The five essays grouped together in the next section all approach Burroughs from a geographical perspective and follow a rough chronology through the writing of Naked Lunch, starting with Rob Johnson’s journey into the heart of East Texas. Johnson, Professor of English at the University of Texas-Pan American, established his reputation with The Lost Years of William S. Burroughs: The South Texas Beats (2006), and his essay here again draws on original research in the field to show Burroughs’ complex debts to Southern culture, especially in regard to race. From the Texas of the late 1940s, the next two essays follow Burroughs to Tangier in the mid-1950s. These paired studies from Allen Hibbard, Director of the Middle East Center at Middle Tennessee State University and author of two books about Paul Bowles as well as the editor of Conversations with William S. Burroughs (2000), and from Kurt Hemmer, Associate Professor of English at Harper College and editor of the Encyclopedia of Beat Literature (2007) bring a fresh perspective to the association between the North African city and the fantasy space of Interzone. Each places a special emphasis on the inconsistency and ambiguity of Burroughs’ politics inside and outside the text of Naked Lunch. This attention to the environments in which Burroughs lived and wrote shifts, finally, to Paris, where Burroughs himself moved in 1958. The first essay, by Andrew Hussey, author of books about Situationism, Guy Debord, and Georges Bataille in addition to Paris: The Secret History (2006), thinks through Burroughs’ relocation from Morocco to France in terms of colonialism, and then goes on to consider the new, avant-garde context that existed around the Beat Hotel. The essay by writer and artist Jean-Jacques Lebel, who was a close friend of Burroughs in Paris at the time he completed Naked Lunch, develops that exploration into the Parisian context by arguing strongly for how the cut-up project fulfilled Naked Lunch by taking further Burroughs’ all-out assault on literature and language. Lebel’s contribution is also a fascinating personal memoir of Burroughs and the Paris milieu at the time of Naked Lunch.

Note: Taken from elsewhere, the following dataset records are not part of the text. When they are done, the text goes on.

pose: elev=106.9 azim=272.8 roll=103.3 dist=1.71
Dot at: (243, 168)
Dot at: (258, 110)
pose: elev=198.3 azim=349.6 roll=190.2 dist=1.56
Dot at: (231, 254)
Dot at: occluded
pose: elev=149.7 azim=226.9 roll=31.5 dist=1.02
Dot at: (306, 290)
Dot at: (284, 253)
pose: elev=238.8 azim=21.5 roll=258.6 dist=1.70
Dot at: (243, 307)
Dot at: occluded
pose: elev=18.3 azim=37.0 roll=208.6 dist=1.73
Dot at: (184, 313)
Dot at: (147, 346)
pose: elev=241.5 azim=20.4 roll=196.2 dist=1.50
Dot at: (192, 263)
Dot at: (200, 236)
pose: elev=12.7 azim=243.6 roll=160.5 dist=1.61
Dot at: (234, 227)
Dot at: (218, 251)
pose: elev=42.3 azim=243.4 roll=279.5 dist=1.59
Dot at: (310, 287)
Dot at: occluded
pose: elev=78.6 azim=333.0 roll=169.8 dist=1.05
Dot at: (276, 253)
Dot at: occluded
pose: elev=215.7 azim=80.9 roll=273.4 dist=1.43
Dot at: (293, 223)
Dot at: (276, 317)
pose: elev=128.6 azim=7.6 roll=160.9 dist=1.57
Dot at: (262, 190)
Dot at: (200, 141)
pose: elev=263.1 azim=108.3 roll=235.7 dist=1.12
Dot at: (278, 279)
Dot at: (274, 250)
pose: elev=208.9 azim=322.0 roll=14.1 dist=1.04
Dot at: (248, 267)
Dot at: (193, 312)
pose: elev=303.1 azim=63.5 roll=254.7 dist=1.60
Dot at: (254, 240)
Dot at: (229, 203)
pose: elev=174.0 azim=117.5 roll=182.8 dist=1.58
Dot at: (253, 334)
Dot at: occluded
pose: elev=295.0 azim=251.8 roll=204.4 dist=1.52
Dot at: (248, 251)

While the five essays in the second section track the writing of Naked Lunch as its author traveled from one continent to another, section three brings together five essays focused on the global reception of Burroughs’ novel after publication. The first two, by Eric Andersen and RB Morris — singers, musicians and writers — are impassioned responses to both the book and Burroughs’ iconic life. Andersen examines Burroughs’ privileged, paternalistic heritage in regard to his outlaw lifestyle and the anarchic humour of the book, while Morris situates his response in the current American climate of economic and media conditioning, coercion and manipulation. The following three essays each focus more specifically on the experience of the book’s reception in the writers’ native countries, beginning with the London scene of the 1960s evocatively described by Barry Miles, a close associate of Burroughs from those days onwards and a long-established authority in the field of Beat scholarship and biography. Jurgen Ploog, co-author of Burroughs: Eine Bild-Biographie (1994), describes the scene in postwar Germany and explains how the changing translation history of Naked Lunch there charts broader cultural changes. He also explains how the experience of reading Burroughs inspired him to combine his career as a commercial airline pilot with that of an experimental writer, committed to the cutting up of the word. And finally, the truly international dimension of Naked Lunch’s influence is affirmed by the South African writer Shaun de Waal. Narrating his coming of age in the 1980s under the repressive Apartheid regime, with its uncanny parallels to the conformist 1950s America that Burroughs had blasted, he celebrates the liberating impact of Naked Lunch and its power to literally reach around the world.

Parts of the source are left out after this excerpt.